Scan the entries and tally the lines that include the string "extended". Reply with the figure alone.

*** RECORDED DATA ***

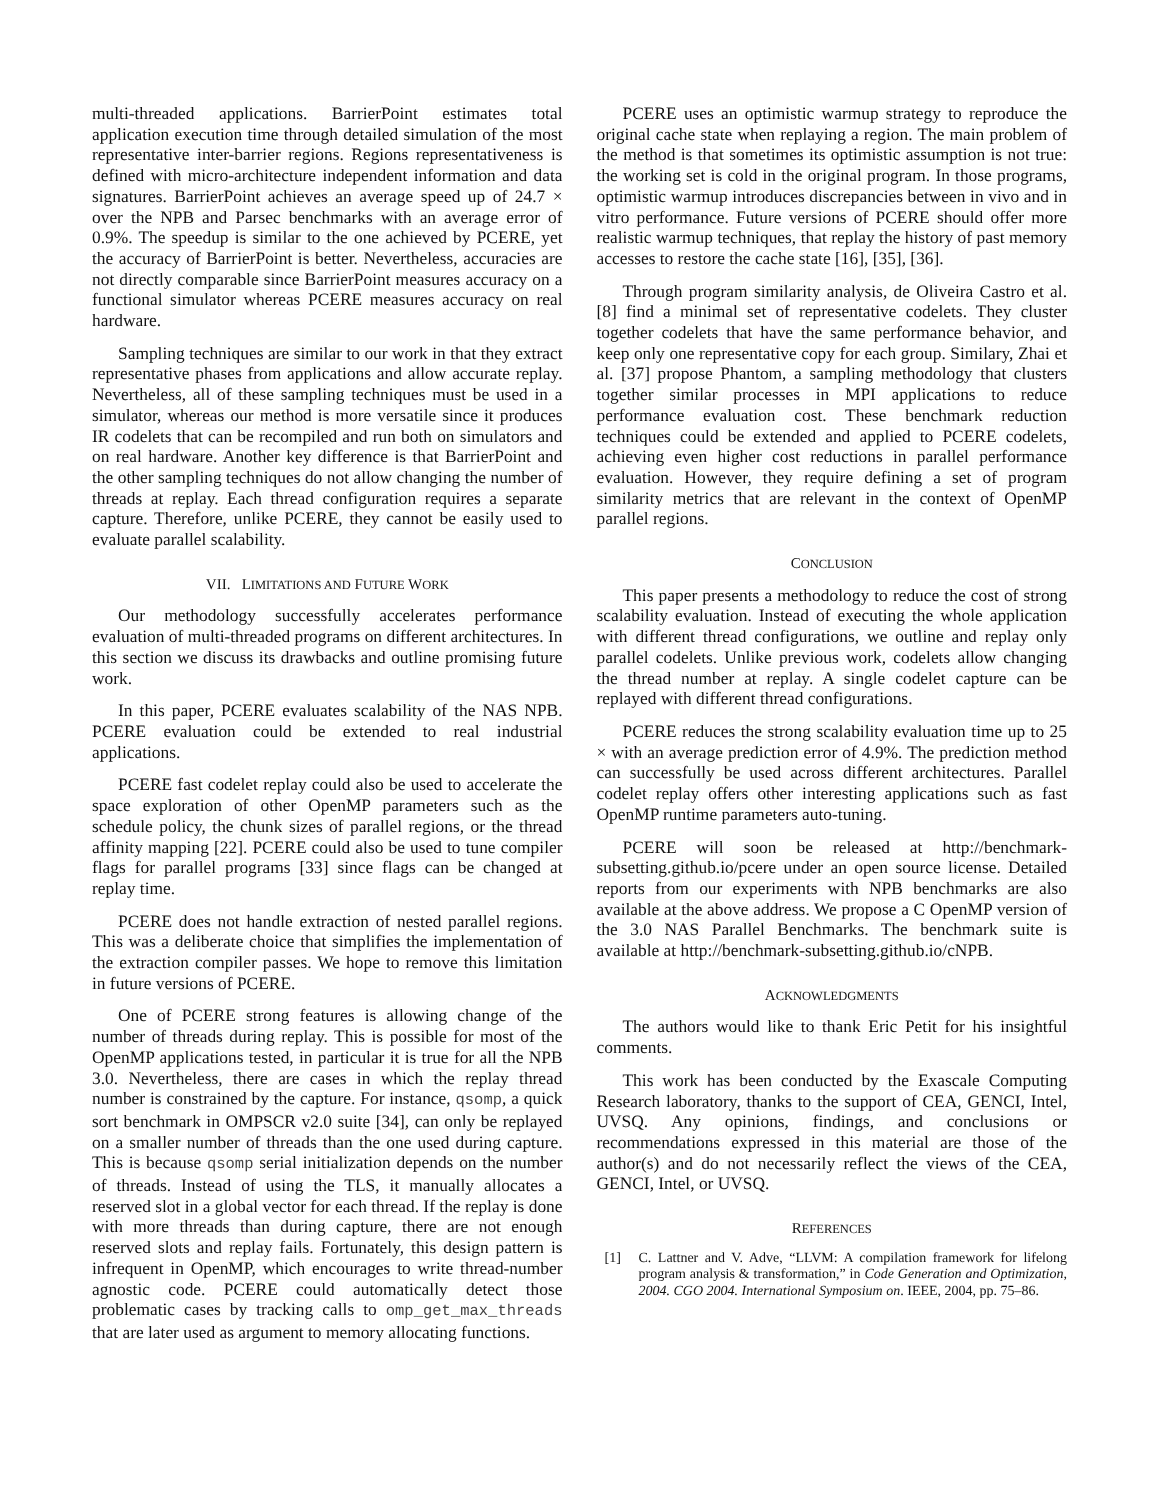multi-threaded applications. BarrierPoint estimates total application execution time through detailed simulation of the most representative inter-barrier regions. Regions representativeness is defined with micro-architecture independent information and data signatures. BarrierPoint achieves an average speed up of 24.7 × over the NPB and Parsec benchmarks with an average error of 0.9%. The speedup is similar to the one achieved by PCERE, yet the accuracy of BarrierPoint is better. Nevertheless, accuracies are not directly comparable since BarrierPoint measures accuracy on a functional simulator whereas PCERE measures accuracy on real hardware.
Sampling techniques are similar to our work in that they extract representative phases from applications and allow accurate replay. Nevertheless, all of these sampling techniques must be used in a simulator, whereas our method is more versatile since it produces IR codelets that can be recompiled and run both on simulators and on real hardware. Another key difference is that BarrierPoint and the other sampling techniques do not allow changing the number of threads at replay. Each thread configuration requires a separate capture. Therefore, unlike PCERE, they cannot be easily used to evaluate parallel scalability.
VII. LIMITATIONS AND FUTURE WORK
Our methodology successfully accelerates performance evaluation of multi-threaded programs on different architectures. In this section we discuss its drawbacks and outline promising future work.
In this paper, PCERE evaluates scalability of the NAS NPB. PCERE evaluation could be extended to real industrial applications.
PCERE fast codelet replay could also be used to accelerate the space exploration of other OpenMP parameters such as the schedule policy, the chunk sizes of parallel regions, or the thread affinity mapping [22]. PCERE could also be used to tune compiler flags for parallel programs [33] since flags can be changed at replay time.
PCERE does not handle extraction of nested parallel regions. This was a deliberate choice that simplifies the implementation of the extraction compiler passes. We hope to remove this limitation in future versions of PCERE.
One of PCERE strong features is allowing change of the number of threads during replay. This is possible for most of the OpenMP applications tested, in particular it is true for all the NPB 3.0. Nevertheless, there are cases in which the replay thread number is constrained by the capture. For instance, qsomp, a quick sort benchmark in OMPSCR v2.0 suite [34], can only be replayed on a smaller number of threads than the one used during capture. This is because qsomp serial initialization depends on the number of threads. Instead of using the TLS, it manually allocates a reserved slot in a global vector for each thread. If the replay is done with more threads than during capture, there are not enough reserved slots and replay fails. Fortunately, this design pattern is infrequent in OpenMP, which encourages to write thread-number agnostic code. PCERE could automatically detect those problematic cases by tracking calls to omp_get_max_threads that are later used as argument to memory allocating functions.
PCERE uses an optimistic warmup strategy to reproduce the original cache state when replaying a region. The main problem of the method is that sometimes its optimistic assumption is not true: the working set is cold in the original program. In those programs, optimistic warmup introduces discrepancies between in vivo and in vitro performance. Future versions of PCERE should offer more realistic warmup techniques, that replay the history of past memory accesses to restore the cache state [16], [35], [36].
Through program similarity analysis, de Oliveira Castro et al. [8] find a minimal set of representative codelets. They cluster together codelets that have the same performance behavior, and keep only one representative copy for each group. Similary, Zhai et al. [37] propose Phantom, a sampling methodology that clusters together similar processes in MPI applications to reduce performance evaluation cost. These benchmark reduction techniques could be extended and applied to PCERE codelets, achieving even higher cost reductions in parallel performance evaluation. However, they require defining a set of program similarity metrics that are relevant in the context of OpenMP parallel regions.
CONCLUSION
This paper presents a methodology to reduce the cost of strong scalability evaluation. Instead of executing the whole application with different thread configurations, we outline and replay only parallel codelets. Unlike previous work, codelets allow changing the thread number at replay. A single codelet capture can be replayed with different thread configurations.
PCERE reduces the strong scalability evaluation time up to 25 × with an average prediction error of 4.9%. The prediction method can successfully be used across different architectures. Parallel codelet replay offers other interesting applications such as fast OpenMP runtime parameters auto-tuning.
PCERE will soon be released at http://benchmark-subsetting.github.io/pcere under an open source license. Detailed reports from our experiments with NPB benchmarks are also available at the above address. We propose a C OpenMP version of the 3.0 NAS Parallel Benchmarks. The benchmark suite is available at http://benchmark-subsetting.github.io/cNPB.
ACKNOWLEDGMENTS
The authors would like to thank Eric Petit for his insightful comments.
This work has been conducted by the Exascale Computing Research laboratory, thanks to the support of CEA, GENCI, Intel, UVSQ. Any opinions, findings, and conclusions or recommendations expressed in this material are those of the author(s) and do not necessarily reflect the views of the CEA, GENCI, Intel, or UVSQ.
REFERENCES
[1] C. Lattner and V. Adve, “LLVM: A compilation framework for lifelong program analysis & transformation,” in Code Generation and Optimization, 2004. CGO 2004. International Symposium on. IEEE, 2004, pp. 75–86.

*** End of RECORDED DATA ***
*** RECORDED DATA ***

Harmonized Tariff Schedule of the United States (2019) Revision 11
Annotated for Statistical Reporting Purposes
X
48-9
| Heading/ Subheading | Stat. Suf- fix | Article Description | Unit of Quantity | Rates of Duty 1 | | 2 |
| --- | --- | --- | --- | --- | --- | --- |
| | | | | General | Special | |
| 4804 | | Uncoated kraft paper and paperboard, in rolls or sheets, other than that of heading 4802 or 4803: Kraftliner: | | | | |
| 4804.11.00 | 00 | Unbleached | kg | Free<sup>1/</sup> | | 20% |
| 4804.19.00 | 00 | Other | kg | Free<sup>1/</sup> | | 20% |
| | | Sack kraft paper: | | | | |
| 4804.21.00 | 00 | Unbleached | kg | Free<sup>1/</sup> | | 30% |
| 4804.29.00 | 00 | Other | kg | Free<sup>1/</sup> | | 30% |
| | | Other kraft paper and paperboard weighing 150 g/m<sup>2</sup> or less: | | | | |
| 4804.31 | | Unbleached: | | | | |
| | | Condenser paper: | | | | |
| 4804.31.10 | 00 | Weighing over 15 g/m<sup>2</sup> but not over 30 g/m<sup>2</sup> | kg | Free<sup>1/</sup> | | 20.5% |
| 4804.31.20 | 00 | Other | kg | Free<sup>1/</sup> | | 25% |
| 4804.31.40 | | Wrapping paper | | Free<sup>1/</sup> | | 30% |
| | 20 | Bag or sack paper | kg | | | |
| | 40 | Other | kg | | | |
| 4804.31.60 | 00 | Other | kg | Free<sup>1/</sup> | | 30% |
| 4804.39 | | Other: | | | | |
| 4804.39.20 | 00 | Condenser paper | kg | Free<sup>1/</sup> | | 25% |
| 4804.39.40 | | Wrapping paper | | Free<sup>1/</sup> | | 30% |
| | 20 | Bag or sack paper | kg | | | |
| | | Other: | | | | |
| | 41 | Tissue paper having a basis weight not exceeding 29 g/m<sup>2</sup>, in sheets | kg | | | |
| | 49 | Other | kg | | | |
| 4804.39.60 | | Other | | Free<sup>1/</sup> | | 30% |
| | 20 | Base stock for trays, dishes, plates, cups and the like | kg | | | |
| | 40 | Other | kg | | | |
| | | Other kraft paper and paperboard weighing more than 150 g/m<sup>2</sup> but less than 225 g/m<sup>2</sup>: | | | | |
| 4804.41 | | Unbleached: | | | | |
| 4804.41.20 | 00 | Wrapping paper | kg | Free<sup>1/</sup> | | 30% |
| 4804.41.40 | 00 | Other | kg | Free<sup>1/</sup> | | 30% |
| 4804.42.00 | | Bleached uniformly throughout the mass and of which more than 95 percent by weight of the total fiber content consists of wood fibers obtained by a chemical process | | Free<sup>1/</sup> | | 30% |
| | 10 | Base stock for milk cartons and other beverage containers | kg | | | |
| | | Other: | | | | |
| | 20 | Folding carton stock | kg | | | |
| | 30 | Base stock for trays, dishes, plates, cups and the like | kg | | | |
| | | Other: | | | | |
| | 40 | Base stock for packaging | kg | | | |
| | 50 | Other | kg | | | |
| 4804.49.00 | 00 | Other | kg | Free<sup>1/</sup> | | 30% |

*** End of RECORDED DATA ***
*** RECORDED DATA ***

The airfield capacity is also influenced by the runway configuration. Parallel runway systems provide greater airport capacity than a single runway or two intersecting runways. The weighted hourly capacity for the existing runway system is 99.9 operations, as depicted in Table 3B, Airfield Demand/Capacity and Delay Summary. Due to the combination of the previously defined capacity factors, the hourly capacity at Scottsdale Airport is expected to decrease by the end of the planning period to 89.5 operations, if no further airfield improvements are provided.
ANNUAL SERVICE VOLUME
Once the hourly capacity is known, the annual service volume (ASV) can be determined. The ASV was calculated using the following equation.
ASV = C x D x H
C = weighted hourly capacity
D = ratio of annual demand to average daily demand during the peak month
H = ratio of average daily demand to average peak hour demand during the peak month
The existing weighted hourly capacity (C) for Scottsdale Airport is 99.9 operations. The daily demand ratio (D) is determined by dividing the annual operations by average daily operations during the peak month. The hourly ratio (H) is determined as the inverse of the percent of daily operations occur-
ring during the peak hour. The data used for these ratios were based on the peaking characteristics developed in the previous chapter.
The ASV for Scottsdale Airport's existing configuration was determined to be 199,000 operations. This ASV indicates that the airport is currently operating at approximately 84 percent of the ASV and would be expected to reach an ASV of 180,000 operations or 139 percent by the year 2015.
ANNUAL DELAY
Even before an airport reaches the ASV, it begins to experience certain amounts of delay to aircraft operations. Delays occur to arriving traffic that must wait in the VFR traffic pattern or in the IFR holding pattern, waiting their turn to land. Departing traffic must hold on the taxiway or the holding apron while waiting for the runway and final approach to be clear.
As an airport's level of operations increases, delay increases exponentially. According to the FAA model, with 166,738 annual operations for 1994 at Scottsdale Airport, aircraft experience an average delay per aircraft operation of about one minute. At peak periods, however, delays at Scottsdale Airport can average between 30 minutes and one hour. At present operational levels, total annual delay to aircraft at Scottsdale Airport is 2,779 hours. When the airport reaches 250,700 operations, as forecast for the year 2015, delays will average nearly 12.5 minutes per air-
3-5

*** End of RECORDED DATA ***

== SOLUTION FOR THIS EXERCISE ==
2